Alerte et action au niveau mondial (GAR)

SRAS en Chine : les investigations se poursuivent – Bulletin n° 6

5 mai 2004

Les investigations sur cette flambée, signalée pour la première fois le 22 avril, continuent de se concentrer sur l’Institut national de virologie de Beijing. On sait que cet établissement a utilisé pour ses travaux des coronavirus vivants du SRAS en février et mars.

Le SRAS est apparu chez deux chercheurs de cet institut à la fin du mois de mars et à la mi-avril. Pourtant, à ce que l’on sait, aucun n’a réalisé des expériences sur le coronavirus vivant du SRAS en février ou en mars, ce qui donne à penser qu’il y a une autre source d’infection dans le laboratoire ou peut-être même ailleurs.

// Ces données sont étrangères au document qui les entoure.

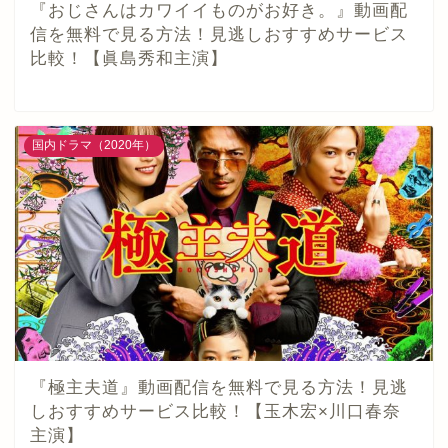
『おじさんはカワイイものがお好き。』動画配
信を無料で見る方法！見逃しおすすめサービス
比較！【眞島秀和主演】
国内ドラマ（2020年）
『極主夫道』動画配信を無料で見る方法！見逃
しおすすめサービス比較！【玉木宏×川口春奈
主演】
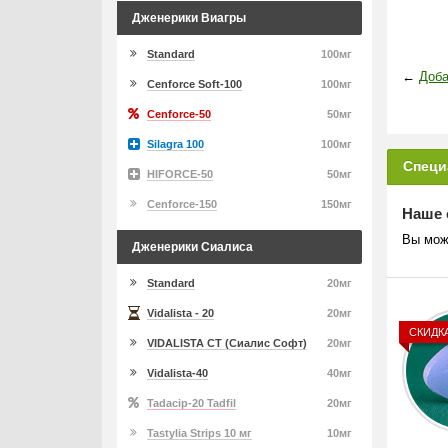
Дженерики Виагры
Standard
100мг
←
Доба
Cenforce Soft-100
100мг
Cenforce-50
50мг
Silagra 100
100мг
Специ
HIFORCE-50
50мг
Cenforce-150
150мг
Наше 
Вы мож
Дженерики Сиалиса
Standard
20мг
Vidalista - 20
20мг
СКИДК
VIDALISTA CT (Сиалис Софт)
20мг
Vidalista-40
40мг
Tadacip-20 Tadfil
20мг
Tastylia Strips 10 мг
10мг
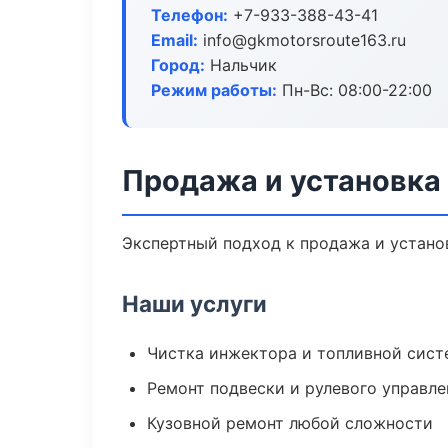
Телефон:
+7-933-388-43-41
Email:
info@gkmotorsroute163.ru
Город:
Нальчик
Режим работы:
Пн-Вс: 08:00-22:00
Продажа и установка
Экспертный подход к продажа и устано
Наши услуги
Чистка инжектора и топливной сис
Ремонт подвески и рулевого управле
Кузовной ремонт любой сложности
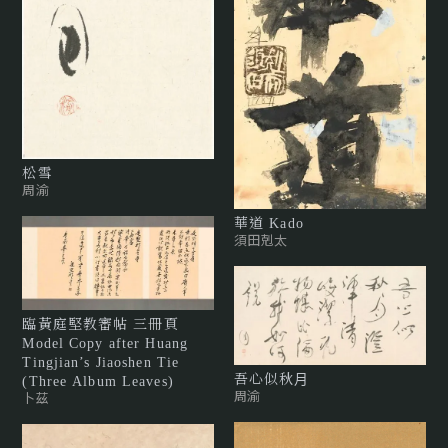
松雪
周渝
華道 Kado
須田剋太
臨黃庭堅教審帖 三冊頁
Model Copy after Huang
Tingjian’s Jiaoshen Tie
吾⼼似秋⽉
(Three Album Leaves)
周渝
卜茲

Les membres d’une équipe établie conjointement par l’OMS et la Chine sont entrés, portant tout l’équipement de protection personnelle nécessaire, dans l’institut vendredi et de nouveau hier. Les premières constatations indiquent que l’enquête sera complexe, aucune source d’infection ou erreur de manipulation ne semblant pouvoir expliquer à elle seule la contamination des deux chercheurs.

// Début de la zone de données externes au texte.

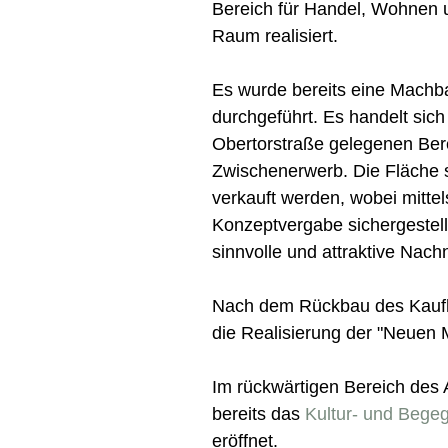
Bereich für Handel, Wohnen u
Raum realisiert.
Es wurde bereits eine Machba
durchgeführt. Es handelt sich
Obertorstraße gelegenen Ber
Zwischenerwerb. Die Fläche s
verkauft werden, wobei mittel
Konzeptvergabe sichergestellt
sinnvolle und attraktive Nach
Nach dem Rückbau des Kaufh
die Realisierung der "Neuen M
Im rückwärtigen Bereich des
bereits das
Kultur- und Beg
eröffnet.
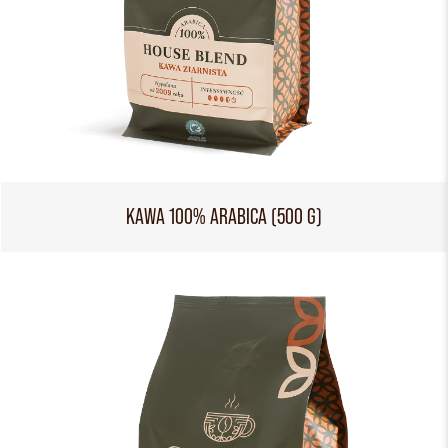
KAWA 100% ARABICA (500 G)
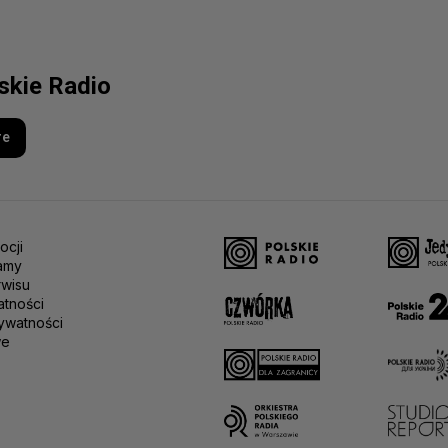
lskie Radio
re
ocji
amy
rwisu
atności
ywatności
we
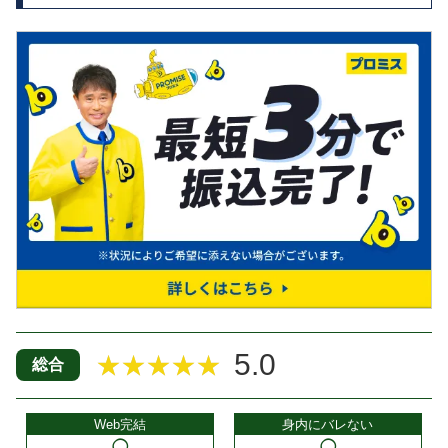
5.0
★★★★★
総合
Web完結
身内にバレない
◯
◯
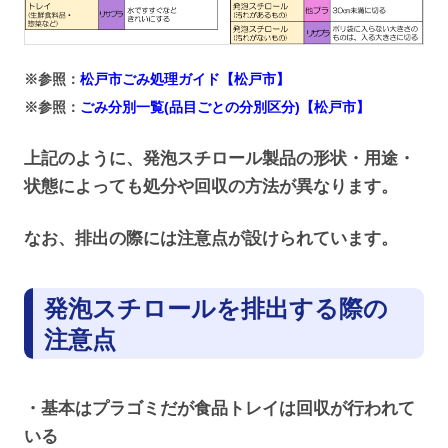
※参照：
松戸市ごみ処理ガイド【松戸市】
※参照：
ごみ分別一覧(品目ごとの分別区分)【松戸市】
上記のように、発泡スチロール製品の形状・用途・
状態によっても処分や回収の方法が異なります。
なお、排出の際には注意点が設けられています。
発泡スチロールを排出する際の
注意点
・基本はプラゴミだが食品トレイは回収が行われて
いる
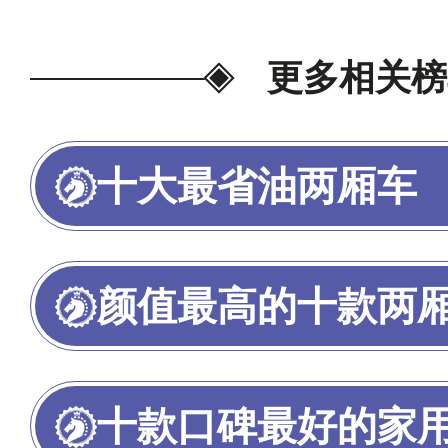
更多相关榜
十大最省油两厢车
颜值最高的十款两
十款口碑最好的家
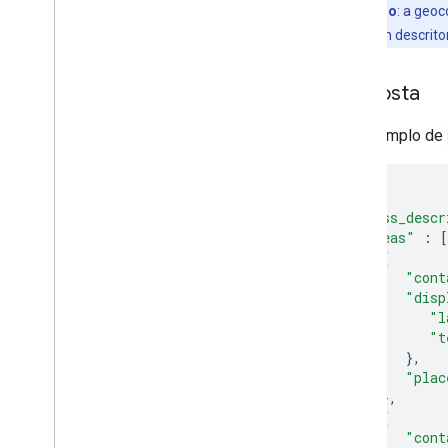
Observação
: a geoc
vão receber um descrito
Resposta
Um exemplo de
{
"address_descr
"areas"
:
[
{
"cont
"disp
"l
"t
},
"plac
},
{
"cont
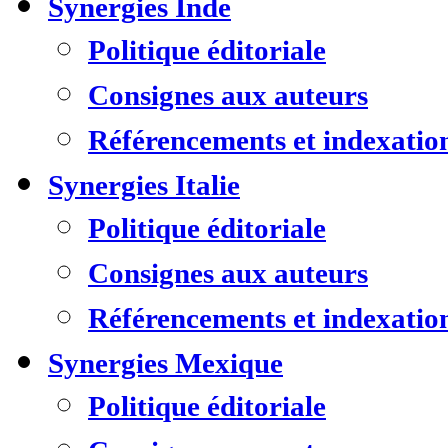
Synergies Inde
Politique éditoriale
Consignes aux auteurs
Référencements et indexatio
Synergies Italie
Politique éditoriale
Consignes aux auteurs
Référencements et indexatio
Synergies Mexique
Politique éditoriale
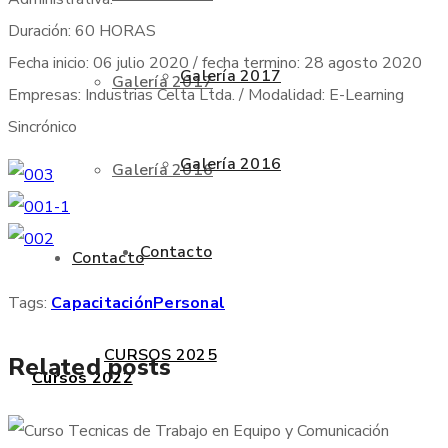
Duración: 60 HORAS
Fecha inicio: 06 julio 2020 / fecha termino: 28 agosto 2020
Galería 2017
Galería 2017
Empresas: Industrias Celta Ltda. / Modalidad: E-Learning
Sincrónico
Galería 2016
Galería 2016
Contacto
Contacto
Tags:
Capacitación
Personal
CURSOS 2025
Related posts
Cursos 2022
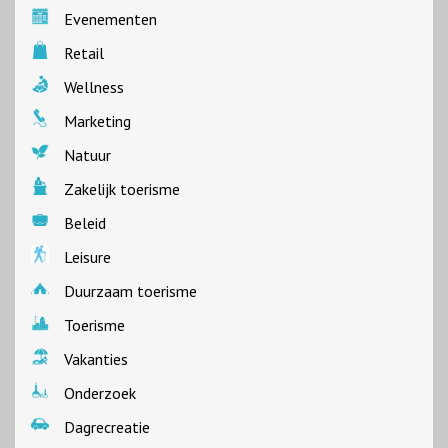
Evenementen
Retail
Wellness
Marketing
Natuur
Zakelijk toerisme
Beleid
Leisure
Duurzaam toerisme
Toerisme
Vakanties
Onderzoek
Dagrecreatie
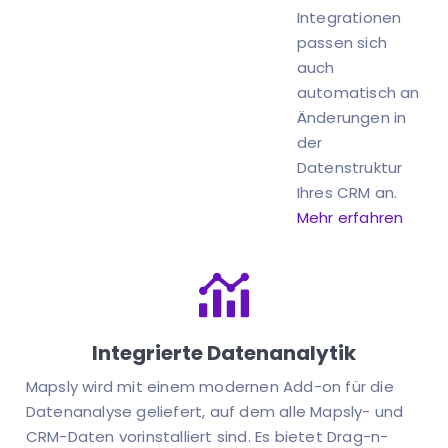
Integrationen
passen sich
auch
automatisch an
Änderungen in
der
Datenstruktur
Ihres CRM an.
Mehr erfahren
Integrierte Datenanalytik
Mapsly wird mit einem modernen Add-on für die
Datenanalyse geliefert, auf dem alle Mapsly- und
CRM-Daten vorinstalliert sind. Es bietet Drag-n-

Il faut poursuivre les investigations pour déterminer la source de contamination et veiller à ce que les conditions, l’équipement et les procédures de sécurité biologique dans l’institut n’entraînent pas de risque permanent de contracter le SRAS. Les enquêteurs chinois ont prélevé un grand nombre d’échantillons dans divers endroits de l’institut. Ils sont eux aussi analysés par le laboratoire de référence de l’OMS pour le SRAS à Hong Kong.

L’OMS a toujours fermement recommandé de mener les travaux sur des virus vivants du SRAS dans des établissements de niveau 3 de sécurité biologique, afin de réduire le plus possible les risques de contamination au laboratoire. De nouvelles enquêtes seront nécessaires dans l’institut pour s’assurer que tous les travaux sur des virus vivants respectent bien les obligations strictes en matière de confinement physique des virus, de conservation, de contrôle administratif, de méthodes de travail, de protection du personnel, d’autorisation et de surveillance du personnel admis dans les locaux.

L’Institut national de virologie a été fermé le 23 avril et presque tout le personnel a été placé en quarantaine, sous observation médicale. Un petit nombre d’employés sont néanmoins restés sur le site pour poursuivre les expériences les plus importantes et soigner les animaux de laboratoire.